Article

Factual Summary: To secure payment of spas, applicant, an exclusive New Zealand distributor, caused an LC for US$ 100,000 to be issued in favor of the manufacturer. The underlying contract stated that it was governed by California law and provided for mediation and arbitration in California. When differences arose regarding warranties and amounts owed, the beneficiary informed the applicant that it intended to draw on the LC for invoices said to be outstanding. The applicant then sought an ex parte order in New Zealand restraining the beneficiary from drawing on the LC until further order and the trial court issued a Mareva injunction. On appeal, the beneficiary appeared under protest to request a stay or dismissal for lack of jurisdiction and to have the Mareva injunction set aside. The appellate court rescinded the ex parte order granting a Mareva injunction.

Legal Analysis

1.Mareva Injunction: The applicant argued that an injunction was warranted because a draw by the beneficiary would constitute a dissipation of assets.

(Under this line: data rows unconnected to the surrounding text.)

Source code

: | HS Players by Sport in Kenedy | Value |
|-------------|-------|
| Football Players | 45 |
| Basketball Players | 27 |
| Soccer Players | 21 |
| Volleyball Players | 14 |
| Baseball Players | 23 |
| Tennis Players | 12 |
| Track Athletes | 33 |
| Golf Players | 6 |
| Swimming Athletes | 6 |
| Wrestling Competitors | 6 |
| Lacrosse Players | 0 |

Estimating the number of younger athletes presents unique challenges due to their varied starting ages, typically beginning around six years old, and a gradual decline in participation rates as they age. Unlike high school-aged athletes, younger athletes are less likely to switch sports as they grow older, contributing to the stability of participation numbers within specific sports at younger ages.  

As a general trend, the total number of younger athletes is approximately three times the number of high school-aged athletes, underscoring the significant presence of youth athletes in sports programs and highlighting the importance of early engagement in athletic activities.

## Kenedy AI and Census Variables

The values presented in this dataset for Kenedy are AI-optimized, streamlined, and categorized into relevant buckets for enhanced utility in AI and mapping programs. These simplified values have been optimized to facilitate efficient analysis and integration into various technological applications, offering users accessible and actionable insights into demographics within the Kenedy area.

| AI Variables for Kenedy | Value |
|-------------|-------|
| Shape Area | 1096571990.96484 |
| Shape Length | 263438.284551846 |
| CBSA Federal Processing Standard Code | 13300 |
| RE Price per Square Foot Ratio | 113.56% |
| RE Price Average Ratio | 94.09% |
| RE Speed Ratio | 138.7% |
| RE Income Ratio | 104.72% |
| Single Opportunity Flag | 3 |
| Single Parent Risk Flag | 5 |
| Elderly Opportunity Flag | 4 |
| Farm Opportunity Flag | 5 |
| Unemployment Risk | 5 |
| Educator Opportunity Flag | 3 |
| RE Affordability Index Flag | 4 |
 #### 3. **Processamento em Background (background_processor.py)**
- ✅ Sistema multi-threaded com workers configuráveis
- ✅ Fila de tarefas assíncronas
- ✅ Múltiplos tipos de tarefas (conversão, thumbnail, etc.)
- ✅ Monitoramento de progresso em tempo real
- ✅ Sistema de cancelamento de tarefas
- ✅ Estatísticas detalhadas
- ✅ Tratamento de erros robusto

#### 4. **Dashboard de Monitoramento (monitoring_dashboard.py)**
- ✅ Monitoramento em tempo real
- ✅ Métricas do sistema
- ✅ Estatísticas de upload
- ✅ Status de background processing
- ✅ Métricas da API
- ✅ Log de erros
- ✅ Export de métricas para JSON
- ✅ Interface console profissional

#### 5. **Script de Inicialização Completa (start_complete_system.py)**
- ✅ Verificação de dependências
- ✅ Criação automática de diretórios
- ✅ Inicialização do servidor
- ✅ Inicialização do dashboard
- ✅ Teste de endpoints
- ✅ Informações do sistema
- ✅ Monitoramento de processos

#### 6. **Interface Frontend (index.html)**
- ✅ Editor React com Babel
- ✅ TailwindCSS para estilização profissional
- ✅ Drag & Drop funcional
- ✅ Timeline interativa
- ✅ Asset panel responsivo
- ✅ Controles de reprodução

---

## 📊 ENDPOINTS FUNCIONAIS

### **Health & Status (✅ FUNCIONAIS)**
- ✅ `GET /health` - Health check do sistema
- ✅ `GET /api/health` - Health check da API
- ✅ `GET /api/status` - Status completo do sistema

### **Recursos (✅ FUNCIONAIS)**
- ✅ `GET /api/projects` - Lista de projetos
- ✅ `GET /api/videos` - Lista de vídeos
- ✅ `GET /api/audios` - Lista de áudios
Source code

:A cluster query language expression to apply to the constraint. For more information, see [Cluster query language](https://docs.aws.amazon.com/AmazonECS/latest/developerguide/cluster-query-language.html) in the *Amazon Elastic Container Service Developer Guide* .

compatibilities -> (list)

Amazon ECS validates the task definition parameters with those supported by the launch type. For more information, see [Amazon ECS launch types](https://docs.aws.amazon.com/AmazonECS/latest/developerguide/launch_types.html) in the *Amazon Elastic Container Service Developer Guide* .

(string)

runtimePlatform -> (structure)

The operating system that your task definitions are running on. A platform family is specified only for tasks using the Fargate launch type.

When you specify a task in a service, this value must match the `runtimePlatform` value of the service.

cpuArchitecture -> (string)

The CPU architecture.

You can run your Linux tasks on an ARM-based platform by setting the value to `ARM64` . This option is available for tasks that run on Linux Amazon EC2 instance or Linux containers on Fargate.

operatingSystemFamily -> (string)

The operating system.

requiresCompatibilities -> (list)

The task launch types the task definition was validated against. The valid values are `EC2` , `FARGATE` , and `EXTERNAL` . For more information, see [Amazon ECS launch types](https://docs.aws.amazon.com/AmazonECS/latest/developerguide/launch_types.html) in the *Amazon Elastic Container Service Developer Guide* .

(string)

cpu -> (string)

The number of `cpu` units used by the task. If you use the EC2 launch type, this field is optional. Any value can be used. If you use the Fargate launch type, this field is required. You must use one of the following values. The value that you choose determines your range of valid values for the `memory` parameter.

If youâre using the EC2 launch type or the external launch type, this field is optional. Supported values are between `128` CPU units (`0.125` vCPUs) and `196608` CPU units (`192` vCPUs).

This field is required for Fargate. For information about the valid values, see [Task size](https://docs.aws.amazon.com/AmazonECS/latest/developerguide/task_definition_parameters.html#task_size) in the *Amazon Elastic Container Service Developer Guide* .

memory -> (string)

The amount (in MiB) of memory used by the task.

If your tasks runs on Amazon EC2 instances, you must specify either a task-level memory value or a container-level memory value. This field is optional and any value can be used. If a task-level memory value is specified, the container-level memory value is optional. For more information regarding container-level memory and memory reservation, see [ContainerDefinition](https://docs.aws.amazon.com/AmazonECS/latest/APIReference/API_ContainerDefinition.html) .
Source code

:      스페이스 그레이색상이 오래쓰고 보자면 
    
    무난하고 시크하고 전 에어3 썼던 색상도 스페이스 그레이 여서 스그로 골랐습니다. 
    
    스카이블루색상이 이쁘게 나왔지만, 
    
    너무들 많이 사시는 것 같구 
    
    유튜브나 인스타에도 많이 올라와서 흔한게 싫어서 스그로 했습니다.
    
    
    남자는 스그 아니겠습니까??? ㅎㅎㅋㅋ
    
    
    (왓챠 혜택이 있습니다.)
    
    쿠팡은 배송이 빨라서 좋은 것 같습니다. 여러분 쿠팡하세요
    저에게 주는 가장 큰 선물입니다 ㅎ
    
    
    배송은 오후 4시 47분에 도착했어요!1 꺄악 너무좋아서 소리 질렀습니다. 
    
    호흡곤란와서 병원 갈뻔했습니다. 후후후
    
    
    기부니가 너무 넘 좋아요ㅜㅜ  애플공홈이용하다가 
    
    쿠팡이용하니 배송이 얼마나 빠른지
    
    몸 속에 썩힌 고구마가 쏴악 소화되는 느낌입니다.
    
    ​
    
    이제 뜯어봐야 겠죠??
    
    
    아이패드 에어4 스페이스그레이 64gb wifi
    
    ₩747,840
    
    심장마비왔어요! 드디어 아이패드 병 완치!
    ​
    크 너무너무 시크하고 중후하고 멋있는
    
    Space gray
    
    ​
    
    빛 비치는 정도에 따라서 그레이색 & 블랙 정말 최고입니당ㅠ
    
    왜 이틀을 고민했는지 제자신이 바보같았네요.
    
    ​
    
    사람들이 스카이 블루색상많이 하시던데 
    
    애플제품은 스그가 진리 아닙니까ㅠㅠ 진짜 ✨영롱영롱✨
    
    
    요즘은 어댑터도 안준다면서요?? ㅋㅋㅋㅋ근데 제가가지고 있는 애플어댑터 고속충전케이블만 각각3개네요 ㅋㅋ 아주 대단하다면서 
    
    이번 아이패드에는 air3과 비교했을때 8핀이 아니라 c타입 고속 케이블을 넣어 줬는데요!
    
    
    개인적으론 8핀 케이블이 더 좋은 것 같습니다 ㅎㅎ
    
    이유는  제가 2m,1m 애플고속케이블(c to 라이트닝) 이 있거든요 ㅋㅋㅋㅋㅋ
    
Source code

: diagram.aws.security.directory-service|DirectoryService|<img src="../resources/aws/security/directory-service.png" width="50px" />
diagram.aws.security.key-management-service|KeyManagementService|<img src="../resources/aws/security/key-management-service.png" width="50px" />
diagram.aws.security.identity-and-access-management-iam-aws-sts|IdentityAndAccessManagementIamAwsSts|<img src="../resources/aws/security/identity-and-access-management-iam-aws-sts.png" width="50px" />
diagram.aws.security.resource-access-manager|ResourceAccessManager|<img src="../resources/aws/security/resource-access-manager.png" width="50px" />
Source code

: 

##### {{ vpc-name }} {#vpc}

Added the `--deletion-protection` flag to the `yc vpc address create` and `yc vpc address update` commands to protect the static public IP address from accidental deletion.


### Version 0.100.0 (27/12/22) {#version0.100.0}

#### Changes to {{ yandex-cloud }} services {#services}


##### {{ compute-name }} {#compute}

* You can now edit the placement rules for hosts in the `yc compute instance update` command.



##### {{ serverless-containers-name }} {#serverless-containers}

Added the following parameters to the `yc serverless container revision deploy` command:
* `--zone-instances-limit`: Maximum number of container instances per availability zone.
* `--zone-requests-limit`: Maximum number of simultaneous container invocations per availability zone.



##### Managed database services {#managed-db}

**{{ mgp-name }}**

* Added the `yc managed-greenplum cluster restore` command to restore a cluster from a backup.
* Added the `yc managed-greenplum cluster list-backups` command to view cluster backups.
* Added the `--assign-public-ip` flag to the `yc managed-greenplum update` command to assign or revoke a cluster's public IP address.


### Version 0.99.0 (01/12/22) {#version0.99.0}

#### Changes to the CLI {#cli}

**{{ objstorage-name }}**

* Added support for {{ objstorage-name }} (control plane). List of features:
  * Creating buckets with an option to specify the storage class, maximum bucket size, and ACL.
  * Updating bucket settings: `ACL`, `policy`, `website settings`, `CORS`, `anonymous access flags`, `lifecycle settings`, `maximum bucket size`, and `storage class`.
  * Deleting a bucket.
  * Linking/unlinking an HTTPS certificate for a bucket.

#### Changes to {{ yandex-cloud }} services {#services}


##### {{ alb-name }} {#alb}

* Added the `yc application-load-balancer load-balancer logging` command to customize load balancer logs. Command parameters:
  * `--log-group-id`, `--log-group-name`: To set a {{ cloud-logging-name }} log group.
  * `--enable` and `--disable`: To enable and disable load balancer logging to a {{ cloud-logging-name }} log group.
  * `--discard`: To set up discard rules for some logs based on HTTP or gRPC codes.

Beneficiary contended that irrevocable LCs should not be subverted and, in response, the applicant noted an exception to beneficiary's claim "in cases of fraud, absence of honest belief in entitlement to draw down, or absence of bona fide claim," citing Group Ltd. v. New Zealand Meat Producers Board (High Court, Wellington, CP 118/95, 16 June 1995, Doogue, J.). Applicant claimed that beneficiary "had no honest belief and [had] no bona fide claim." The court concluded that it did not "regard beneficiary's intention to call on the irrevocable letter of credit as a dissipation by the defendant of assets within Mareva doctrine." The court noted that Applicant "must show a risk that assets will be dissipated with the consequence applicant will be unable to enforce the judgment of a New Zealand Court."

2. Service of Process: The court rejected applicant's argument for an injunction to prevent a dissipation of assets, concluding that beneficiary's intention to draw on the LC did not constitute a dissipation of assets. The appellate court reasoned that "It is true that if beneficiary removes an asset from New Zealand, that makes [applicant's] access to that asset, or whatever may follow from that asset, a good deal more difficult and expensive. However, the removal is to the jurisdiction in which plaintiff will obtain an arbitral award (if one is due), and the proceeds of the letter of credit are not extinguished or hidden in some way." The court rejected the applicant's request for an injunction and allowed the issuer to honor the beneficiary's draw. The appellate court ruled that the applicant was required to obtain leave in order to serve the beneficiary personally outside New Zealand and that the Mareva injunction did not give use to an exception. Moreover, noting the contractual commitment to litigate or arbitrate in California and the choice of California law, the court concluded that the proceeding should be dismissed under the doctrine of forum non conveniens.

3. Fraud Exception: The trial court observed that prior decisions indicating that exceptions to the obligation of an issuer to honor an LC would arise were there was "no bona fide claim to payment." The appellate court interpreted this reference to mean "'mala fides', not simply error. It is important that these exceptions be kept closely confined. The role of irrevocable letters of credit in commerce, and not least international commerce, should be upheld." The judge noted that "fraud is a serious allegation, which requires specific pleading in the statement of claim and proof to a high standard. It is not pleaded. I am not surprised. There are professional responsibilities involved. It is not within a country mile of being proved, even in a preliminary way. Fraud is not established simply because one deponent says another has no honest belief; let alone an affidavit, without cross-examination, and in the context of a commonplace although bitter commercial dispute."